Negotiating this has been even more fraught since the Iranian revolution in 1979 ushered in the repressive regime. “When you’re in a society in which you’re always trying to allude and avoiding cutting to the chase, how can you have healthy relationships and a healthy society?” says Panah, lighting another one of the many cigarettes with which he punctuates our interview. “For me, it’s nothing but a source of anger.” He glowers into the webcam.
Such issues of self-expression are all the more acute for artists. But according to Panah, absurdity reigns in Iranian cinema. In order to get the shooting permits he needed, he wrote a dummy script that was palatable to the authorities. Even then, they felt it needed a positive final moral, like encouraging employment. “So I said: OK, they are travelling because they have a piece of land at the border, and the older son falls in love there with the daughter of a local guy, and they get married and create jobs on their land. And that’s how we got their approval; it’s as silly as that.” You begin to understand the need for the kind of cinematic taarof that saw Abbas Kiarostami couch his early social commentary in children’s films, and the use of parable and allegory as means of casting askew glances at Iranian society in the likes of his father’s Cannes winner The White Balloon.
But, given his surname, isn’t Panah going to get it in the neck when the government watches the finished film? He is indignant. Everyone submits these dummy scripts, he says, and there are no consistent directives to follow, just the whims of the official handling your case. “You cannot imagine how crazy the whole system is. We’re confronted with this heterogeneous, unpredictable, completely illogical system. The only way to survive it is to be just as hypocritical as they are.”
One man who seems to have managed to stay resolutely unhypocritical is his father. Despite his film-making ban, Jafar has managed to make four features, including 2011’s This Is Not a Film and 2015’s Taxi. There has been much speculation that the recent arrests herald a further crackdown on freedom of expression in Iran and, since the recent events, Panah is cautious and won’t say anything further about Jafar; his mother, Tahereh Saeedi, has called his imprisonment “a kidnapping”.
In our conversation, though, Panah is rueful: “Maybe he should have been more clever, less radical in how he expressed his resistance or his opposition.” Is he angry at his dad? “It’s not as one-dimensional as that. It depends. Sometimes I can be irritated, sometimes I can be supportive. But when I look at his journey, when I see the struggle that he has chosen to carry on, which is one trying to take his society to a better space, this is a journey I respect – and I would respect it for anyone.”

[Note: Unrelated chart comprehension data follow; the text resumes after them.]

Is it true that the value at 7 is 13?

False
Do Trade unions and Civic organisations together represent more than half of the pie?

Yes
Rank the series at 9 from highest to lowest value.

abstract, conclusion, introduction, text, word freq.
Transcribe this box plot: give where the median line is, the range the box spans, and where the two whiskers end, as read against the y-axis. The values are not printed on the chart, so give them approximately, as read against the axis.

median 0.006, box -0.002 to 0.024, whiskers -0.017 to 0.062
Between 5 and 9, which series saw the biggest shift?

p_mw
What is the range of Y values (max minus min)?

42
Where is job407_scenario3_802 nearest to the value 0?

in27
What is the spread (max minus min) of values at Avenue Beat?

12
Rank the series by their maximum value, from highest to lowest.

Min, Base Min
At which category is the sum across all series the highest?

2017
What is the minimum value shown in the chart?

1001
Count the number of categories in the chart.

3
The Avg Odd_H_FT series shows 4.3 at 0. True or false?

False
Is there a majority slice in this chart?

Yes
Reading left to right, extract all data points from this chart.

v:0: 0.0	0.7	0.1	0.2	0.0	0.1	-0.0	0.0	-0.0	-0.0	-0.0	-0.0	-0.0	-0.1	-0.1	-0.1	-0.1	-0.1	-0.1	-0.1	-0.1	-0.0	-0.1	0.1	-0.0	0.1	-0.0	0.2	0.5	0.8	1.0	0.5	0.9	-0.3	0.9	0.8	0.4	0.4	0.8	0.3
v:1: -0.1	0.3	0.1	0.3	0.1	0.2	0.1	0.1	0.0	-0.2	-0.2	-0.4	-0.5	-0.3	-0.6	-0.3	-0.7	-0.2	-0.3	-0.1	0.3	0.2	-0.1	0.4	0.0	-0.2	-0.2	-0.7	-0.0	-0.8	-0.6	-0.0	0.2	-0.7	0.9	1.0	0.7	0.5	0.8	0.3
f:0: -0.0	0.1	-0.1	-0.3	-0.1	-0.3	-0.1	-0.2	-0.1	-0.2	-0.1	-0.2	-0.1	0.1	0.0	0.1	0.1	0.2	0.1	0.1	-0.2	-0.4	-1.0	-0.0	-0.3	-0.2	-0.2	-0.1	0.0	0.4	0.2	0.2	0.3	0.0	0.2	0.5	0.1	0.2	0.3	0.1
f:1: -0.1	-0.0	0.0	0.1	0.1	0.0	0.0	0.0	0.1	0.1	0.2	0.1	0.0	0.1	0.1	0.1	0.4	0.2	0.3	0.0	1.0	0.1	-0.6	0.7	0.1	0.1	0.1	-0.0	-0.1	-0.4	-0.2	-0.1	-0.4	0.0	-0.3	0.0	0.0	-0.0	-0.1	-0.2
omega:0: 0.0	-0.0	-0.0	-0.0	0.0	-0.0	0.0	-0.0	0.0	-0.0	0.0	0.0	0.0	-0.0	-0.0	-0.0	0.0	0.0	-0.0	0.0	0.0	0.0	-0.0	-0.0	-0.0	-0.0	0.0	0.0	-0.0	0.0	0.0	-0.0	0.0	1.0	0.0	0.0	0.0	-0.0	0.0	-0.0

Despite an Iranian cinema landscape he paints as “pretty negative”, Panah sees hope in the collective ethos in his country. “Because we’re always trying to find other ways of reaching our goals, I think Iranian directors are among the most inventive in the world.” He has a clutch of fingers on his chin again, as if he is trying to pull the thoughts down out of his head. “That permanent confrontation with obstacles makes them more inventive and more questioning of themselves, their habits and the world around them.”
But there is an energy about Hit the Road – different from the often self-conscious, intellectualised works of his father’s generation – that suggests a new dawn. Near the end of Panah’s film, he includes a long shot flying over an infinity of cracked desert flatland. It seems to be a homage to the space-gate sequence in Stanley Kubrick’s 2001, referenced here as Farid’s favourite film. There is an unfettered nature to it that feels like it is compelled to take us somewhere new. “This resilience is something that is part of our way of working, thinking, conceiving and creating, and this is necessarily fruitful. There will be better fruits, better films, better artworks.”